- **Problem details**
Copy out every line of the material below, character for character, apart from the pictures.

- **Supplied material**

***

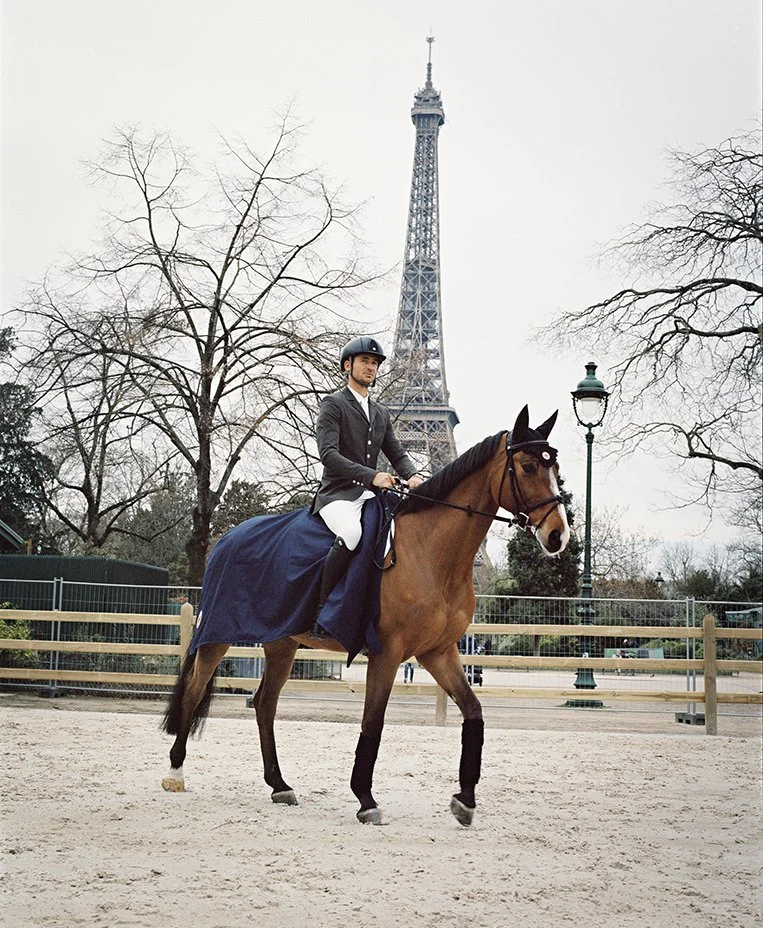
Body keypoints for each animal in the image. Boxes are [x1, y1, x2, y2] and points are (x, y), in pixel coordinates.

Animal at [161, 406, 570, 825]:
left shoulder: (437, 652)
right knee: (194, 689)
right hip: (217, 636)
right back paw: (176, 772)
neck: (432, 553)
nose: (559, 535)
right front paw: (366, 799)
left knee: (264, 704)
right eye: (527, 467)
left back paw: (280, 785)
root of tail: (226, 538)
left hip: (282, 642)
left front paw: (465, 800)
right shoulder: (387, 652)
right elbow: (373, 722)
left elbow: (474, 711)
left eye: (555, 467)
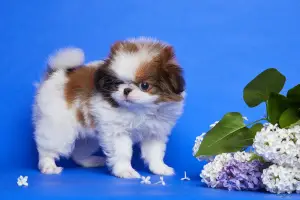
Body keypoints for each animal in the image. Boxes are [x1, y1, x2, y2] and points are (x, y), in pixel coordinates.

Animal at [34, 37, 185, 178]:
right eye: (117, 83)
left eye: (145, 85)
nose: (126, 90)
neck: (140, 109)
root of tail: (57, 73)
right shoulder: (117, 132)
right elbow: (123, 152)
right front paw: (125, 171)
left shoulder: (154, 132)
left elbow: (155, 153)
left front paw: (160, 168)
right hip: (59, 129)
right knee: (47, 148)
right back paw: (48, 165)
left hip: (88, 137)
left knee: (79, 152)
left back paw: (89, 161)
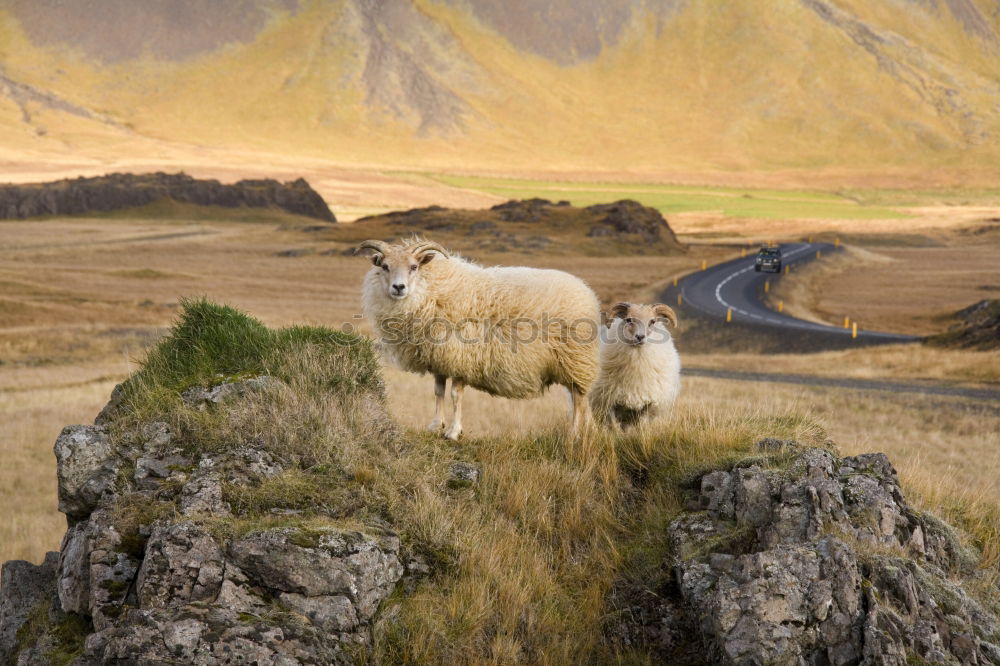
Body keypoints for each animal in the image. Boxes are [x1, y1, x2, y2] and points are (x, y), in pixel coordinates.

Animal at [358, 236, 596, 438]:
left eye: (414, 267)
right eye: (385, 266)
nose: (399, 287)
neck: (431, 291)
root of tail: (585, 290)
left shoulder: (461, 357)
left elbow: (455, 395)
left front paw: (454, 432)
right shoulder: (439, 358)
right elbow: (438, 392)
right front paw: (436, 425)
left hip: (576, 360)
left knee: (579, 399)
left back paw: (575, 435)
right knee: (578, 399)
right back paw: (584, 432)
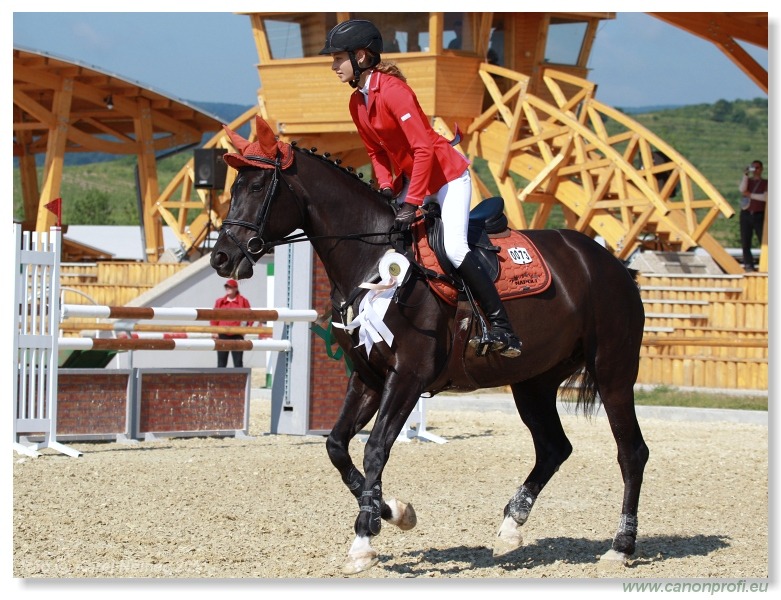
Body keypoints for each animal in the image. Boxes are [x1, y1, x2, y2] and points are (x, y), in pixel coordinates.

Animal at [207, 115, 644, 576]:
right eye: (234, 188)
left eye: (258, 187)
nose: (221, 258)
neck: (372, 257)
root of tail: (612, 263)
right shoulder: (367, 377)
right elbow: (337, 447)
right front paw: (392, 513)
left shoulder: (407, 377)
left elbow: (375, 449)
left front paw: (363, 540)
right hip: (533, 380)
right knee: (553, 448)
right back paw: (511, 527)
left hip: (612, 371)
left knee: (630, 451)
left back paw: (621, 545)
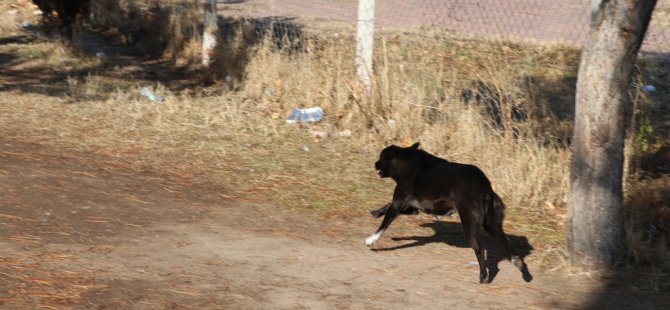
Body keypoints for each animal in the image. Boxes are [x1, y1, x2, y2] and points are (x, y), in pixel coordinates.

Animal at [370, 143, 528, 284]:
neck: (404, 162)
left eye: (381, 157)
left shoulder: (398, 204)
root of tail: (485, 187)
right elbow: (387, 207)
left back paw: (483, 277)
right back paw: (519, 266)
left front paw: (371, 240)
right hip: (492, 225)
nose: (375, 163)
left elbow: (383, 225)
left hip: (469, 223)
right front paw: (376, 212)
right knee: (506, 244)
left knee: (480, 249)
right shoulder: (412, 208)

***

- **Expected answer**
Body keypoints for each animal in the image. Boxes are [x1, y1, x2, y2] and points are (x, y), in pixel coordinates.

Animal at [161, 406, 570, 825]:
left shoulder: (437, 652)
right knee: (194, 689)
right hip: (217, 636)
right back paw: (176, 772)
neck: (432, 553)
nose: (559, 535)
right front paw: (366, 799)
left knee: (264, 704)
right eye: (527, 467)
left back paw: (280, 785)
root of tail: (226, 538)
left hip: (282, 642)
left front paw: (465, 800)
right shoulder: (387, 652)
right elbow: (373, 722)
left elbow: (474, 711)
left eye: (555, 467)
Body keypoints for each animal in the image. Boxes are [x1, y1, x2, y2] and points are (x, y), in pixel coordinates.

Animal at [34, 37, 185, 178]:
right eye: (117, 83)
left eye: (145, 85)
nose: (126, 90)
neck: (140, 109)
root of tail: (57, 73)
right shoulder: (117, 132)
right elbow: (123, 152)
right front paw: (125, 171)
left shoulder: (154, 132)
left elbow: (155, 153)
left front paw: (160, 168)
right hip: (59, 129)
right knee: (47, 148)
right back paw: (48, 165)
left hip: (88, 137)
left knee: (79, 152)
left back paw: (89, 161)
Body keypoints for each animal in the image. Boxes are [x1, y1, x2, y2] and points are (x, y), in pixel coordinates.

Animal at [358, 236, 596, 438]:
left eye: (414, 267)
right eye: (385, 266)
nose: (399, 287)
neck: (431, 291)
root of tail: (585, 290)
left shoulder: (461, 357)
left elbow: (455, 395)
left front paw: (454, 432)
right shoulder: (439, 358)
right elbow: (438, 392)
right front paw: (436, 425)
left hip: (576, 360)
left knee: (579, 399)
left back paw: (575, 435)
right knee: (578, 399)
right back paw: (584, 432)
Body keypoints for each animal in the image. Boxes are [x1, y1, x2, y2] and points are (x, y), in pixel coordinates.

Animal at [207, 115, 644, 576]:
right eye: (234, 188)
left eye: (258, 187)
nose: (221, 258)
neck: (372, 257)
root of tail: (612, 263)
right shoulder: (367, 377)
right elbow: (337, 447)
right front paw: (392, 513)
left shoulder: (407, 377)
left elbow: (375, 449)
left front paw: (363, 540)
right hip: (533, 380)
right knee: (553, 448)
right back paw: (511, 527)
left hip: (612, 371)
left knee: (630, 451)
left back paw: (621, 545)
Body keypoints for each animal in the image. Boxes are [x1, y1, x2, y2] and points are (x, y), in pixel coordinates.

Animal at [370, 143, 528, 284]:
neck: (404, 162)
left eye: (381, 157)
left shoulder: (398, 204)
root of tail: (485, 187)
right elbow: (387, 207)
left back paw: (483, 277)
right back paw: (519, 266)
left front paw: (371, 240)
right hip: (492, 225)
nose: (375, 163)
left elbow: (383, 225)
left hip: (469, 223)
right front paw: (376, 212)
right knee: (506, 244)
left knee: (480, 249)
right shoulder: (412, 208)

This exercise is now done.